Im Übrigen wird die Beschwerde zurückgewiesen.
Der Antragsteller trägt 2/3 der Kosten des Verfahrens.
Der Wert des Streitgegenstandes wird auf 5000,00 Euro festgesetzt.
Gründe
Der Antragsteller meldete für die NPD einen Aufzug für den 12. September 2009 in Hannover an (Motto: Sturmfest und erdverwachsen). Dieser Aufzug wurde unter Auflagen genehmigt (Bescheide der Antragsgegnerin vom 17.8.2009 und 3.9.2009). Dem dagegen gerichteten Antrag des Antragstellers auf Gewährung vorläufigen Rechtsschutzes gab das Verwaltungsgericht (nur) in Einzelaspekten statt.
Die dagegen gerichtete Beschwerde des Antragstellers hat lediglich in dem aus dem Tenor ersichtlichen Umfang Erfolg.

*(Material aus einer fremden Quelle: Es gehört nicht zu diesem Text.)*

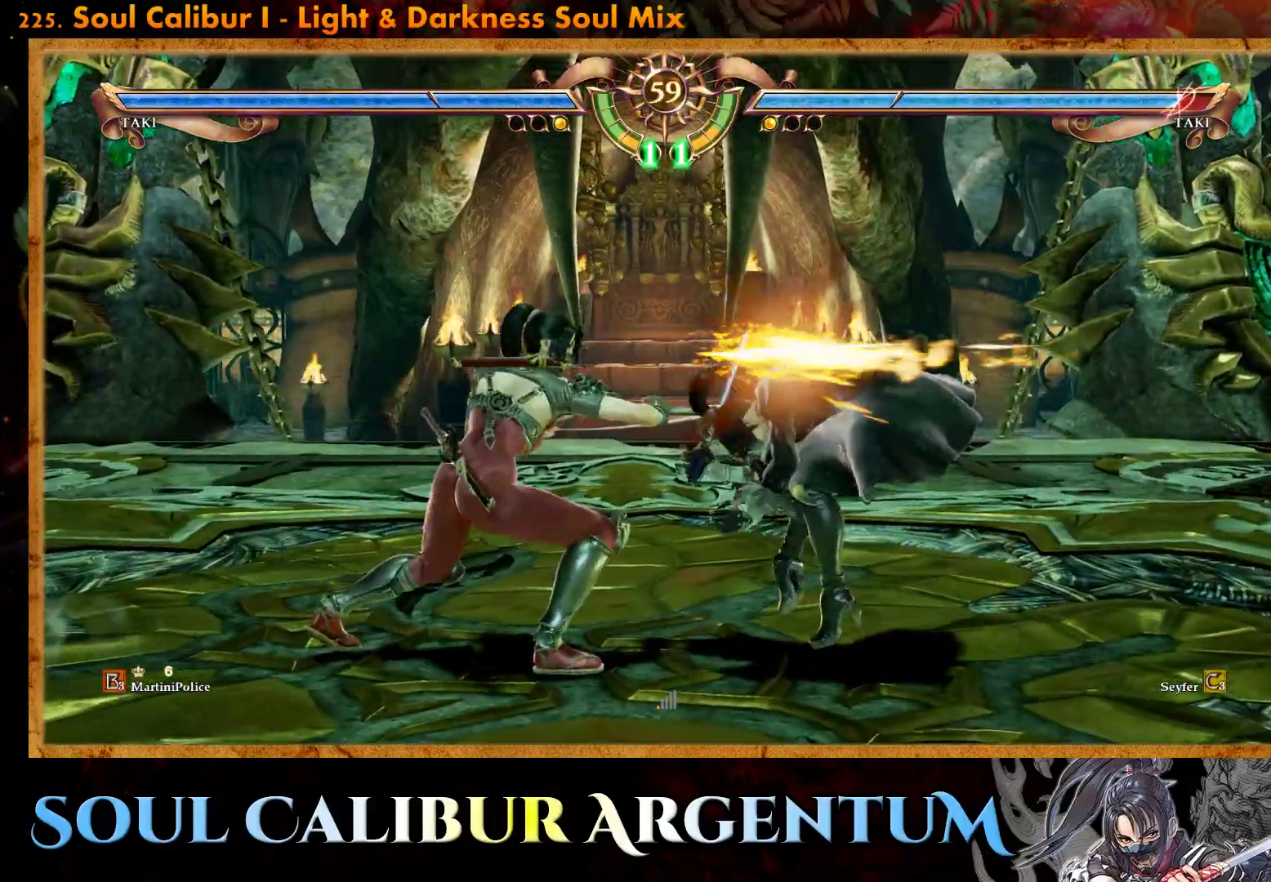
{"buttons": ["CROSS"], "events": [[267, "CROSS", "down"]]}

Nach § 15 Abs. 1 Versammlungsgesetz kann die zuständige Behörde die Versammlung verbieten oder von bestimmten Auflagen abhängig machen, wenn nach den zur Zeit des Erlasses der Verfügung erkennbaren Umständen die öffentliche Sicherheit oder Ordnung bei Durchführung der Versammlung oder des Aufzuges unmittelbar gefährdet ist. Durch diese Vorschrift wird das Grundrecht des Art. 8 GG, wonach alle Deutschen das Recht haben, sich friedlich und ohne Waffen zu versammeln, beschränkt. Die Möglichkeit der Beschränkung der Versammlungsfreiheit ist in Art. 8 Abs. 2 GG ausdrücklich vorgesehen.
Bei Versammlungen, die auf einen einmaligen Anlass bezogen sind, müssen die Verwaltungsgerichte schon im Eilverfahren durch eine möglichst umfangreiche Prüfung dem Umstand Rechnung tragen, dass der Sofortvollzug der umstrittenen versammlungsrechtlichen Maßnahme in der Regel zur endgültigen Verhinderung der Versammlung in der beabsichtigten Form führt. Soweit möglich, ist die Rechtmäßigkeit der Maßnahme zu prüfen; im Übrigen kommt es auf eine sorgsame Interessenabwägung an (vgl. hierzu BVerfGE 69, 315, 363 ). Das der zuständigen Behörde durch § 15 Abs. 1 Versammlungsgesetz eingeräumte Entschließungsermessen ist grundrechtlich gebunden. Die Versammlungsfreiheit hat nur dann zurückzutreten, wenn eine Abwägung unter Berücksichtigung der Bedeutung des Freiheitsrechtes ergibt, dass dies zum Schutz anderer mindestens gleichwertiger Rechtsgüter notwendig ist. Die behördliche Eingriffsbefugnis setzt eine unmittelbare Gefährdung der öffentlichen Sicherheit oder Ordnung bei Durchführung der Versammlung in der vom Antragsteller beantragten Form voraus. Die unmittelbare Gefährdung wiederum setzt eine konkrete Sachlage voraus, die bei ungehindertem Geschehensablauf mit hoher Wahrscheinlichkeit zu einem Schaden für die der Versammlungsfreiheit entgegenstehenden Rechtsgüter führt. Außerdem müssen zum Zeitpunkt des Erlasses der Verfügung erkennbare Umstände dafür vorliegen, dass eine Gefährdung der öffentlichen Sicherheit mit hoher Wahrscheinlichkeit zu erwarten ist. Das setzt nachweisbare Tatsachen als Grundlage der Gefahrenprognose voraus; bloße Vermutungen reichen nicht (BVerfG, Urt.v. 22.3.2002, NVwZ 2002, 983). Das aus Art. 8 Abs. 1 GG abzuleitende Selbstbestimmungsrecht des Veranstalters bezieht sich dabei in der Regel auch auf Ort, Zeitpunkt, Art und Inhalt der Versammlung, kann allerdings durch Rechte anderer beschränkt sein. Rechtsgüterkollisionen können gegebenenfalls durch versammlungsrechtliche Auflagen ausgeglichen werden.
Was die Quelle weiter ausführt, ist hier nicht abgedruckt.